Mozambique ex-rebels attack after tearing up 1992 peace deal

MAPUTO (AFP) - Mozambique's former rebel group Renamo staged a pre-dawn attack on a police station on Tuesday after declaring the end of a two decade-old peace deal that ended one of Africa's worst civil wars, officials and locals said.

Police fled their post in the central town of Maringue when Renamo fighters opened fire in an escalation of hostilities between the ex-rebels and Frelimo, the ruling party against which Renamo fought a bloody 16-year civil war that ended in 1992.

"Gunmen attacked the police station but fortunately there were no casualties because the policemen fled the post," Maringue's administrator Antonio Absalao told AFP.

The town is located about 35 kilometres from Renamo's military base, which government troops seized on Monday in an operation the ex-rebels claimed was aimed at killing their leader, Mr Afonso Dhlakama.

"The situation is horrible here. Early this morning, armed men supposed to be Renamo attacked, and it was a mess," said Mr Romao Martins, a local teacher.

"For one hour shooting could be heard from all directions and people fled from their homes," he said.
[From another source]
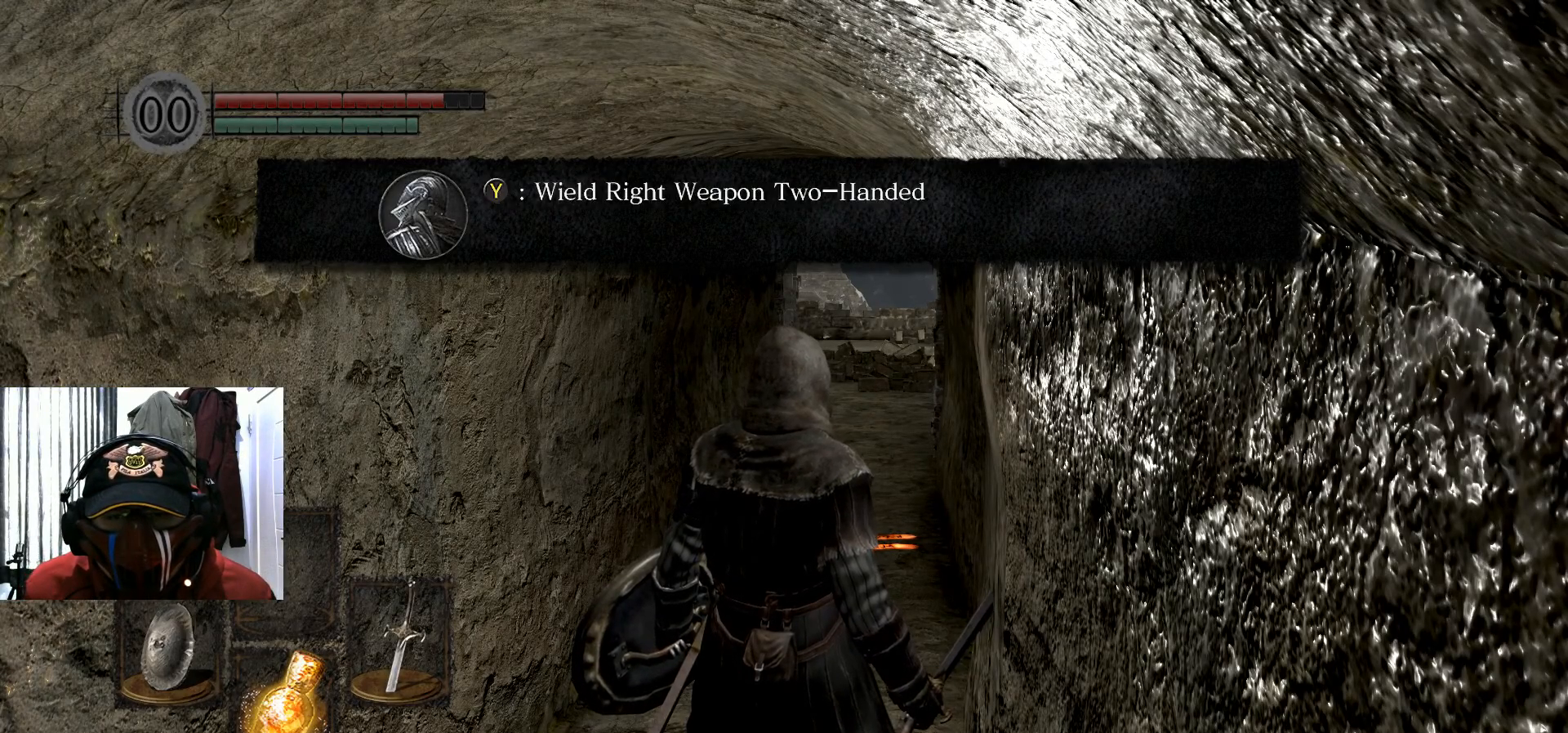
{"buttons": [], "left_stick": "center", "right_stick": "center", "events": [[83, "A", "down"], [183, "A", "up"]]}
Schools have been shut amid fears of an escalation in violence.

A spokesman for the Mozambique National Resistance (Renamo), which became a political party with a parliamentary minority after the civil war, hinted that the movement was responsible for the attack.
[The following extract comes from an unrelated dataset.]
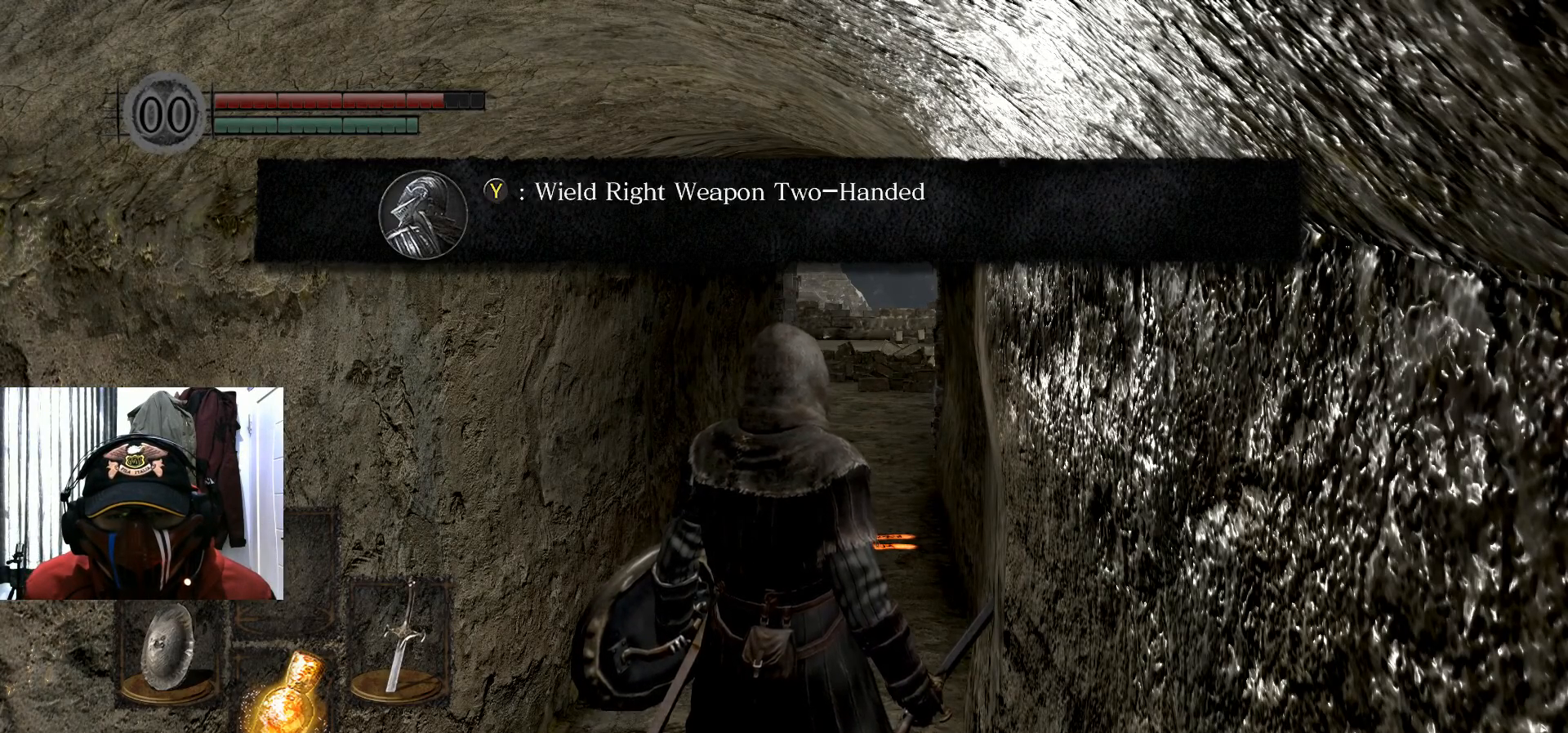
{"buttons": [], "left_stick": "up", "right_stick": "center", "events": [[50, "left_stick", "up"]]}
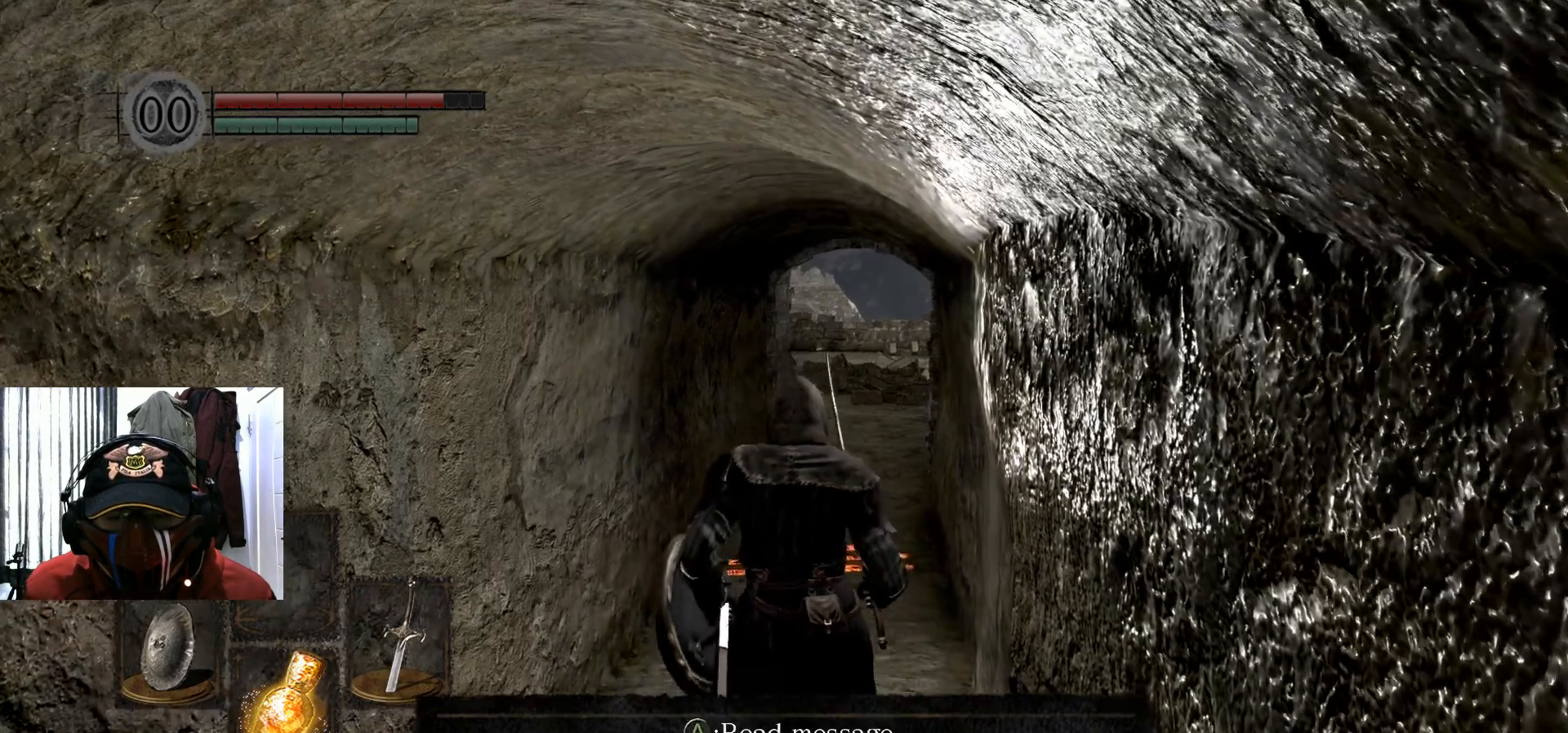
{"buttons": [], "left_stick": "center", "right_stick": "center"}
"The president of Renamo has lost control of the situation and you cannot blame... (him) for what happens from here on," Mr Fernando Mazanga told AFP.
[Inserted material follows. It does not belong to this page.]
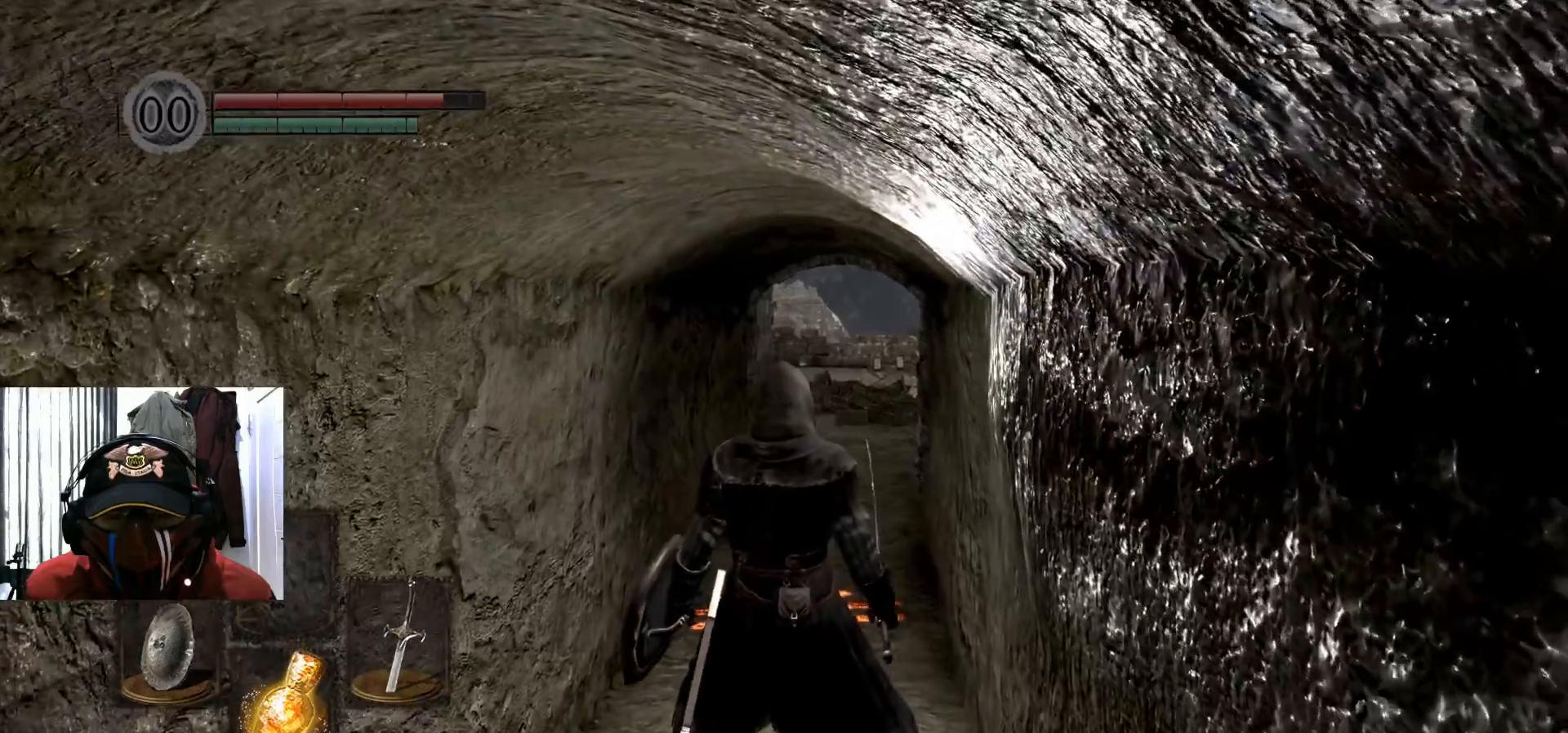
{"buttons": [], "left_stick": "center", "right_stick": "center", "events": [[267, "Y", "down"], [334, "Y", "up"]]}
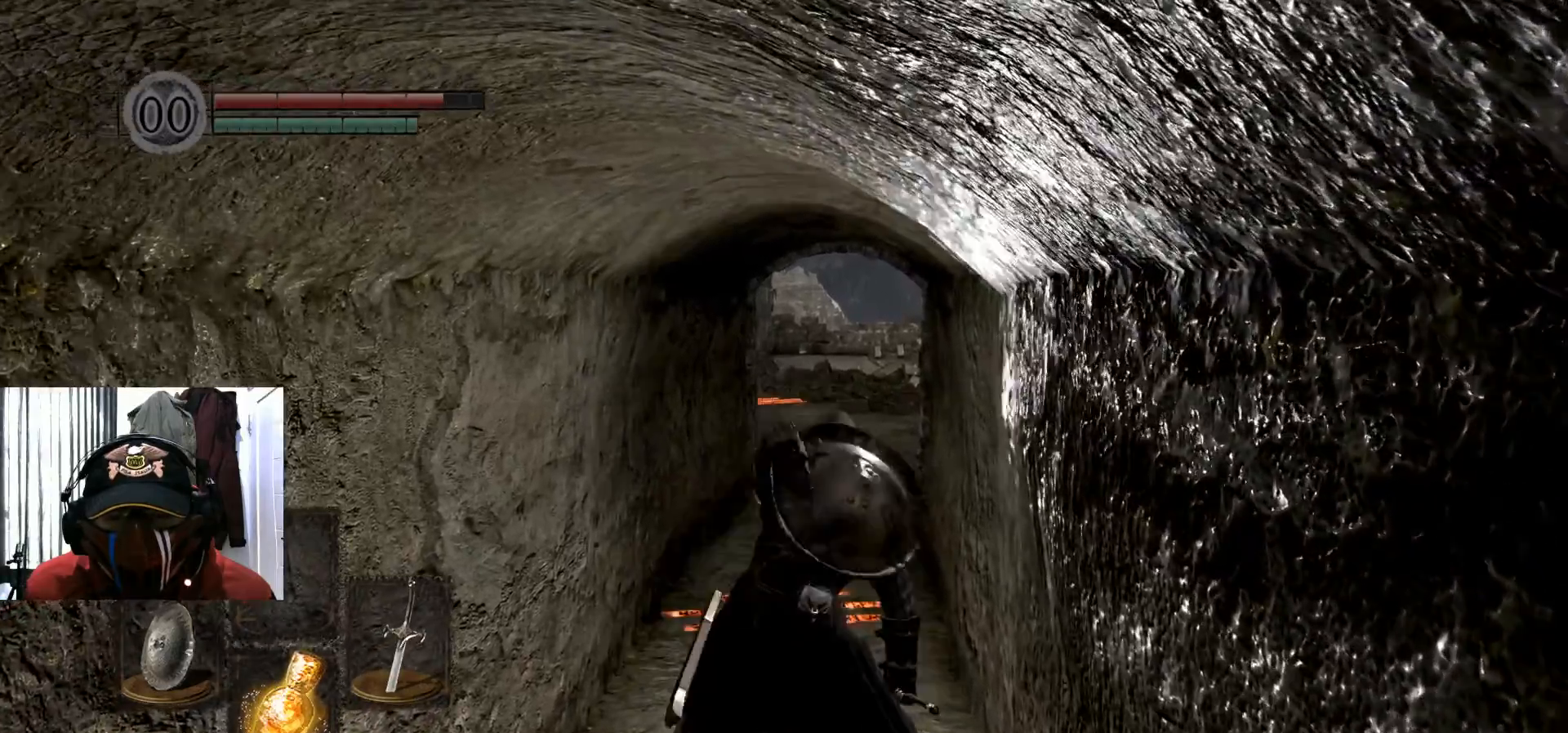
{"buttons": [], "left_stick": "center", "right_stick": "center", "events": []}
"The guerrillas are scattered and will attack without taking any orders," he said.

Renamo, which took up arms against the then-communist Mozambique Liberation Front (Frelimo) after independence from Portugal in 1975, declared on Monday that it had pulled out of the peace agreement that ended that bitter conflict.

Return to war 'unlikely' Mazanga said Monday's attack on its base "marks the end of multiparty democracy" in Mozambique.

But the declaration should be taken with a "pinch of salt", South African Institute of International Affairs researcher Aditi Lalbahadur told AFP. "It's very unlikely that you are going to see a return to war." Mr Lalbahadur said that Renamo lacked the capacity to engage in a full-scale conflict and that war was not in the interests of the government with its more powerful armed forces.

"Mozambique is trying very much to attract foreign investment into the country so any type of political instability works to their disadvantage," Mr Lalbahadur added.